Mozilla: Meet Sarbanes-Oxley (and Henry Blodget)

The insufferable Henry Blodget, the disgraced securities analyst who is barred from working in the securities industry (he met up with Eliot Spitzer), is back to his usual chatter. He's pushing for Mozilla to go public. He even recommends that Mozilla buy the Netscape brand and change the company's name to Netscape. Mozilla COO John Lilly responds by saying that Firefox/Mozilla is *not* going to IPO. CEO Mitchell Baker states that "For the foreseeable future, browsers are a fundamental part of Internet life. Firefox is a key component of keeping the web open, interoperable and participatory. Thus the importance of its public benefit nature." In the end, these two gentlemen got it exactly right: Mozilla should not go public.

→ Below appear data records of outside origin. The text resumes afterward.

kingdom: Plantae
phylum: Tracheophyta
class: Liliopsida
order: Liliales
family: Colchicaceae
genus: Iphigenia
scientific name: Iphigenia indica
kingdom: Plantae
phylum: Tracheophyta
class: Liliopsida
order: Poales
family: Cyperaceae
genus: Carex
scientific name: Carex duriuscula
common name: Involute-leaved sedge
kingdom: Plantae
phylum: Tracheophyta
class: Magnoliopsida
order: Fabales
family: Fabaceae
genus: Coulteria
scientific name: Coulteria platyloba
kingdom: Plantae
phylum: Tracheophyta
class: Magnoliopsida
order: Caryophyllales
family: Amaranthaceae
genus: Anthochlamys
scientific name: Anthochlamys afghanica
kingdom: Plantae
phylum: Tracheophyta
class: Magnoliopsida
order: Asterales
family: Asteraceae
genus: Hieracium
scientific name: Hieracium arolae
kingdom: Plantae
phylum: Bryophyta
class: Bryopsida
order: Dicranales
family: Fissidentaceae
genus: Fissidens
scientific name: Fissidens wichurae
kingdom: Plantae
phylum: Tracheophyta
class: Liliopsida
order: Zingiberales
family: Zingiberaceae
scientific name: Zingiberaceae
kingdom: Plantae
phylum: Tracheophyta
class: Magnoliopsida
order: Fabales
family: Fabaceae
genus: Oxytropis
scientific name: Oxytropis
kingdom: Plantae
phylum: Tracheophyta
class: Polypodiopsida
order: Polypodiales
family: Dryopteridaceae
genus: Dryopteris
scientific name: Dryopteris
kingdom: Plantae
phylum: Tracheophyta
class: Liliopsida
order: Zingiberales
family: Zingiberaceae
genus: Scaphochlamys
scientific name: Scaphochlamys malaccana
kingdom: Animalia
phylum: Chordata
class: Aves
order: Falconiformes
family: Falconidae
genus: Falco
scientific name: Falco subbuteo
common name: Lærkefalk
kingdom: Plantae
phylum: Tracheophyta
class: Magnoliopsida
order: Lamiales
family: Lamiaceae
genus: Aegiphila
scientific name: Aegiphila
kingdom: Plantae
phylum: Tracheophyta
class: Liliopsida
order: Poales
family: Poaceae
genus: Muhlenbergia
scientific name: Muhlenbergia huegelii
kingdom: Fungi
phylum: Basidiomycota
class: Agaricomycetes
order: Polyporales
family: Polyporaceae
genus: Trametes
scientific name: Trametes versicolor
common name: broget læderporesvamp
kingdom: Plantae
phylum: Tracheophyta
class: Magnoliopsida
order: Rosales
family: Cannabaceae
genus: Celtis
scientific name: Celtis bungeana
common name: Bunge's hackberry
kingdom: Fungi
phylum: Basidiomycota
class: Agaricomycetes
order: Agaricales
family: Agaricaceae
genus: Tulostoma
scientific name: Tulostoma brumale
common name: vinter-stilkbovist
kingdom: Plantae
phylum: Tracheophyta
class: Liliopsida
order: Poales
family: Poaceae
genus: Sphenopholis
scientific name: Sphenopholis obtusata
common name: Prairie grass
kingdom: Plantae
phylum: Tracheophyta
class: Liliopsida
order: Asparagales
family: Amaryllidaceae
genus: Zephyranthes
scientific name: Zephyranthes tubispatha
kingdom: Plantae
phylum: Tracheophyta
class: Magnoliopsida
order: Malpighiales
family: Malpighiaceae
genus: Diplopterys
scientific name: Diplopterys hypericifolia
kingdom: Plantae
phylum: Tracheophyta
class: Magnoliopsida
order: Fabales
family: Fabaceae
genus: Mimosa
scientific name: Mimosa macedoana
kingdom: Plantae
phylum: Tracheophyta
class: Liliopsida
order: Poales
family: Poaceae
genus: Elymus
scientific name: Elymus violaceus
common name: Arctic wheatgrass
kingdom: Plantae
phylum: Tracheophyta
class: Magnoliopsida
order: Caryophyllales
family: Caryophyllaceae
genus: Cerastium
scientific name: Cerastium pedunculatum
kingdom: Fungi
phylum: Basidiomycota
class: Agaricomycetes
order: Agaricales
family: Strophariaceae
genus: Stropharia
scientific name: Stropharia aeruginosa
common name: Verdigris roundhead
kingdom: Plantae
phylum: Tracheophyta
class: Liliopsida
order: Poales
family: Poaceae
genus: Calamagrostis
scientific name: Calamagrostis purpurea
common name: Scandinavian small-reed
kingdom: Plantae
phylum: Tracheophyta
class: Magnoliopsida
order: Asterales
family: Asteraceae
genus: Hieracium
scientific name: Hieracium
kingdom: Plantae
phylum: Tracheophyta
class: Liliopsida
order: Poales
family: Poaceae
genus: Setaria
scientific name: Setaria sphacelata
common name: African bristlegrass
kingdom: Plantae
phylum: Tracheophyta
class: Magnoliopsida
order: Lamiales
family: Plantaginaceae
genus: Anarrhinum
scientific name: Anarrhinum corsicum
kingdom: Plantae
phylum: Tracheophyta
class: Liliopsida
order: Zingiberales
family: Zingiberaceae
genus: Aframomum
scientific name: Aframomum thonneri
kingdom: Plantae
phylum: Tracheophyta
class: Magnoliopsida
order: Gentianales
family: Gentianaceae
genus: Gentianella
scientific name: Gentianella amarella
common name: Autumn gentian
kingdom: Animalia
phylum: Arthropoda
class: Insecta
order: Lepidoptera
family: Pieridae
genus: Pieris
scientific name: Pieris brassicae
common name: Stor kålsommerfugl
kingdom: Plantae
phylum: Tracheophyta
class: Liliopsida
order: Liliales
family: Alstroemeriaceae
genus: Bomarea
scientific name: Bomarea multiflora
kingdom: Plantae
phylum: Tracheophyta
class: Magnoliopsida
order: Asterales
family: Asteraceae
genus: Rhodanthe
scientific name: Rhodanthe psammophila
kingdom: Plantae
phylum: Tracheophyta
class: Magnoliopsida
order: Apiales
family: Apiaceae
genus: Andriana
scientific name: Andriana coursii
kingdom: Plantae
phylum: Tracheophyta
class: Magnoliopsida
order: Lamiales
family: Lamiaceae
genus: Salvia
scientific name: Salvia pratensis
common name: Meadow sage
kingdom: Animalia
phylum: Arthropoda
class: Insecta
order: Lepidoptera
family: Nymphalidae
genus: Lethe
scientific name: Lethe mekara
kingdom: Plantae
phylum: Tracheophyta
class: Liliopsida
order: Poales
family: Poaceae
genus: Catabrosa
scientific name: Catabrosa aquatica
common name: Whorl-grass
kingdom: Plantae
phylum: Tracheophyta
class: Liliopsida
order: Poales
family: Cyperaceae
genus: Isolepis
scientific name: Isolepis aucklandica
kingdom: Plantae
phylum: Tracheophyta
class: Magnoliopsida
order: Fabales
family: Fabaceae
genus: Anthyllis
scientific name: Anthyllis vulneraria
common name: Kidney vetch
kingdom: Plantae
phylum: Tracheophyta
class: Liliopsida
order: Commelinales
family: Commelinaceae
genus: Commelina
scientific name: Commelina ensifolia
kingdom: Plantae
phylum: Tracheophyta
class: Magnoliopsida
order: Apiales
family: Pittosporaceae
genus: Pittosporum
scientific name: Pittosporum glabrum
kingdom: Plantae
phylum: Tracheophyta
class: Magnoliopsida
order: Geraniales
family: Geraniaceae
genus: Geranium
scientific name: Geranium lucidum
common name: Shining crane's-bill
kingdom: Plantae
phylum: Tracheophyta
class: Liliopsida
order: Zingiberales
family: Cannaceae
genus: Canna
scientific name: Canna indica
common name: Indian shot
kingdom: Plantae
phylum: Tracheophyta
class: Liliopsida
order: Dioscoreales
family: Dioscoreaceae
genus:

Blodget argues that Mozilla could be worth a lot on the public market and may go public this year or next. While acknowledging the perils of going public— primarily Sarbanes-Oxley costs—Blodget says that Mozilla could build a nice business simply by slapping an ad or two on the default landing page. And for good measure Blodget says that Firefox should buy the Netscape brand and rename the company. Hmmm. Is Blodget having dot-com boom fantasies again? Maybe not—although renaming a company after a dead brand like Netscape doesn't make sense. Dead brands rarely come back. WordPerfect? Pan-Am? ...As a public company it would be distracted and the product would suffer. You think Firefox can be weighty now? Just wait until Mozilla would have to monetize it. ...I'd love to be more optimistic, but Netscape got creamed. Opera isn't exactly knocking the ball out of the park. And Firefox going public would only accomplish one thing: Providing a market price so Google could buy it. Why not cash out? Mozilla the movement is hard for Microsoft to defend against. Mozilla the public company is outgunned on every level.